Walking along the shore of the city is free. All you need is a thermos, a gourd of mate, and a pair of willing legs. At sunset, at midnight, at three a.m., the cream-and-wine-colored bricks of La Rambla welcome those who tread them, and never rush anyone away. The stars glint above, and the city behind; depending on the moon, even the river may sparkle with light.
Gionni Ponce (Nonfiction Editor): In an email exchange with de Robertis, she writes, “It’s incredible to reread this and see how much Uruguay has changed! First trimester abortions are now legal, youth aren’t fleeing abroad like they were, the internet is on people’s phones. And yet, so much stays the same.” It’s important to note such differences when sharing pieces from the archives in order to give places in our essays the space they need to grow. Our cities and homes and rivers change, but essays like “42 Poorly Kept Secrets About Montevideo” can act as a time capsule from our past, reflecting aspects of our present and future.

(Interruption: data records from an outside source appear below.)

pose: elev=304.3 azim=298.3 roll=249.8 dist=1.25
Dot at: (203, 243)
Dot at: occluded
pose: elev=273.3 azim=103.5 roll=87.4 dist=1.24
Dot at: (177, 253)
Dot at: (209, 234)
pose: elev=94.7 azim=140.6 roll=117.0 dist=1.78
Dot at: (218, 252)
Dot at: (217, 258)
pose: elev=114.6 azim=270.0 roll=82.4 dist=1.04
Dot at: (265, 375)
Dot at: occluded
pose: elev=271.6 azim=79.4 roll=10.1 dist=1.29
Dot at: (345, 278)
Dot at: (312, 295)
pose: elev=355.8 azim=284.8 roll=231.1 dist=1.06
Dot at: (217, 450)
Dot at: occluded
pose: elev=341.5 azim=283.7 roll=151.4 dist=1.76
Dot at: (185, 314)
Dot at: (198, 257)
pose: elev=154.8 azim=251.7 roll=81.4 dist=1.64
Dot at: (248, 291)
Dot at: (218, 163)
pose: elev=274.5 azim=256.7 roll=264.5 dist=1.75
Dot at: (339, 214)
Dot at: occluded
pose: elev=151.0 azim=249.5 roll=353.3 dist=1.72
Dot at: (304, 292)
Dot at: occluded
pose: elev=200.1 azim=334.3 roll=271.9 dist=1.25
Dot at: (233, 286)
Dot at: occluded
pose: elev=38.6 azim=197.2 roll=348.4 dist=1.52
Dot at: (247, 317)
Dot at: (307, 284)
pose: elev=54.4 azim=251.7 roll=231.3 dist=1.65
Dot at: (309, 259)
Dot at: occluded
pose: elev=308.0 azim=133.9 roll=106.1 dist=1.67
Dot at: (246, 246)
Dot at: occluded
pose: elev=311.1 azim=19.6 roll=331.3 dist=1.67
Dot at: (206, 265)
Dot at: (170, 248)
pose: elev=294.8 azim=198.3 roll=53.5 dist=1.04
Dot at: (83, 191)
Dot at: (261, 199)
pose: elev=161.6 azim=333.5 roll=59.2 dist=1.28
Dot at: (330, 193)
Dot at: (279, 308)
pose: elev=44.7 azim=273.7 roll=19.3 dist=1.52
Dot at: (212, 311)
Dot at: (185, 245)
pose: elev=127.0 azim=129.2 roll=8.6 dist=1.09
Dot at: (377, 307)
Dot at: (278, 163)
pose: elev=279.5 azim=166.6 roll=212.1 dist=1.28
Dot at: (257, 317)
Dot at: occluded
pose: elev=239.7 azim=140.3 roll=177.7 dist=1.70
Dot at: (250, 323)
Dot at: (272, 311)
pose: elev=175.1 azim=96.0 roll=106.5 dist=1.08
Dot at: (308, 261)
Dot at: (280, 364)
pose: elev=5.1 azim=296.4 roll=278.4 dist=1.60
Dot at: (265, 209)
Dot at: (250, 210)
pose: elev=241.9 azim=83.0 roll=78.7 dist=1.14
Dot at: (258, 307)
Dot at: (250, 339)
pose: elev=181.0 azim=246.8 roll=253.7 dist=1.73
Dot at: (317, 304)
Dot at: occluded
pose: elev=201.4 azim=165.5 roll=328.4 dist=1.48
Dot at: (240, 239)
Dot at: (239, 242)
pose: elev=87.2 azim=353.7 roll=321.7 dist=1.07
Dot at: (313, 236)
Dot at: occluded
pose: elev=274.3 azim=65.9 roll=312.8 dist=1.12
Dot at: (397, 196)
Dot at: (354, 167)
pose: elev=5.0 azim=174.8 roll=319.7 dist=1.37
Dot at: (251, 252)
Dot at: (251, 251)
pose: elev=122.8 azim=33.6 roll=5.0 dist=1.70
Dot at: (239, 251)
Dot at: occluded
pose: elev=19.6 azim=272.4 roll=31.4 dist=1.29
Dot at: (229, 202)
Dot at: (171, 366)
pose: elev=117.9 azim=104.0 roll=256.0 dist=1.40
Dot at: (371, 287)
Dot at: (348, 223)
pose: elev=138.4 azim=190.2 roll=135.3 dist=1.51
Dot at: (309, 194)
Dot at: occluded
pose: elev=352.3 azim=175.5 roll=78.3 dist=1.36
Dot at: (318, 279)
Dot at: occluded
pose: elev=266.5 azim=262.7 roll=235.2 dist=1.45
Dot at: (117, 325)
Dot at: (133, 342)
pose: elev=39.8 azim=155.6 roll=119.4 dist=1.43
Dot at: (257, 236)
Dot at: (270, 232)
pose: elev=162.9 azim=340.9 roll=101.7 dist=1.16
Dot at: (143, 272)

Since this publication, de Robertis has gone on to have a very successful career. We’re proud to have been one of the first to publish her and to feature Latina writers.
This piece appeared in Indiana Review 28.1 in Summer 2006.
Carolina De Robertis is the author of the novels The Gods of Tango, Perla, and the international bestseller The Invisible Mountain. Her books have been translated into seventeen languages, and garnered a Stonewall Book Award, Italy’s Rhegium Julii Prize, and numerous other awards. She is also an award-winning translator of Spanish-language literature, and editor of the anthology Radical Hope: Letters of Love and Dissent in Dangerous Times. In 2017, the Yerba Buena Center for the Arts named De Robertis on its 100 List of “people, organizations, and movements that are shaping the future of culture.” She teaches fiction and literary translation at San Francisco State University, and lives in Oakland, California, with her wife and two children. Her fourth novel, Cantoras, is forthcoming in September 2019.